§ Exercise brief: Every line in the records below between the one holding "camera: 50 degrees right, 0 degrees up" and the one holding "(486, 344) = (332, 353): none -> can", inclusive, is to be set down exactly; all other lines are to be left out.

§ Information provided:
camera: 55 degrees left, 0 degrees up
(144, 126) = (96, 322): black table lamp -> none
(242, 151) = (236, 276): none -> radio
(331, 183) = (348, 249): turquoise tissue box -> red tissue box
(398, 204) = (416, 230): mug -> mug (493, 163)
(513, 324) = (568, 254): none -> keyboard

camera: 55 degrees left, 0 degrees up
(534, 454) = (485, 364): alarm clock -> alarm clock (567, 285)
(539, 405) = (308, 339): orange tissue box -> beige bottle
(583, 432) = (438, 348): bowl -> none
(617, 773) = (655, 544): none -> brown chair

---

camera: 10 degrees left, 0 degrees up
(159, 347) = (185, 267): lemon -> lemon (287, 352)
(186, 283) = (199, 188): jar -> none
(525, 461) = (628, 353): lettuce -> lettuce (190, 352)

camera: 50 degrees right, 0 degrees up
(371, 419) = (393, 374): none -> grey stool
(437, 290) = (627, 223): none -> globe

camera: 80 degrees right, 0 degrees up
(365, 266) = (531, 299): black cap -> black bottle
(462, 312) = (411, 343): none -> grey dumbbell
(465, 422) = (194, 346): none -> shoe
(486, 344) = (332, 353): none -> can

--

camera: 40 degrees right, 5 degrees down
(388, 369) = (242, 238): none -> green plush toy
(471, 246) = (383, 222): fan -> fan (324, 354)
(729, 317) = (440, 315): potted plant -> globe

§ Exercise solution:
camera: 50 degrees right, 0 degrees up
(371, 419) = (393, 374): none -> grey stool
(437, 290) = (627, 223): none -> globe

camera: 80 degrees right, 0 degrees up
(365, 266) = (531, 299): black cap -> black bottle
(462, 312) = (411, 343): none -> grey dumbbell
(465, 422) = (194, 346): none -> shoe
(486, 344) = (332, 353): none -> can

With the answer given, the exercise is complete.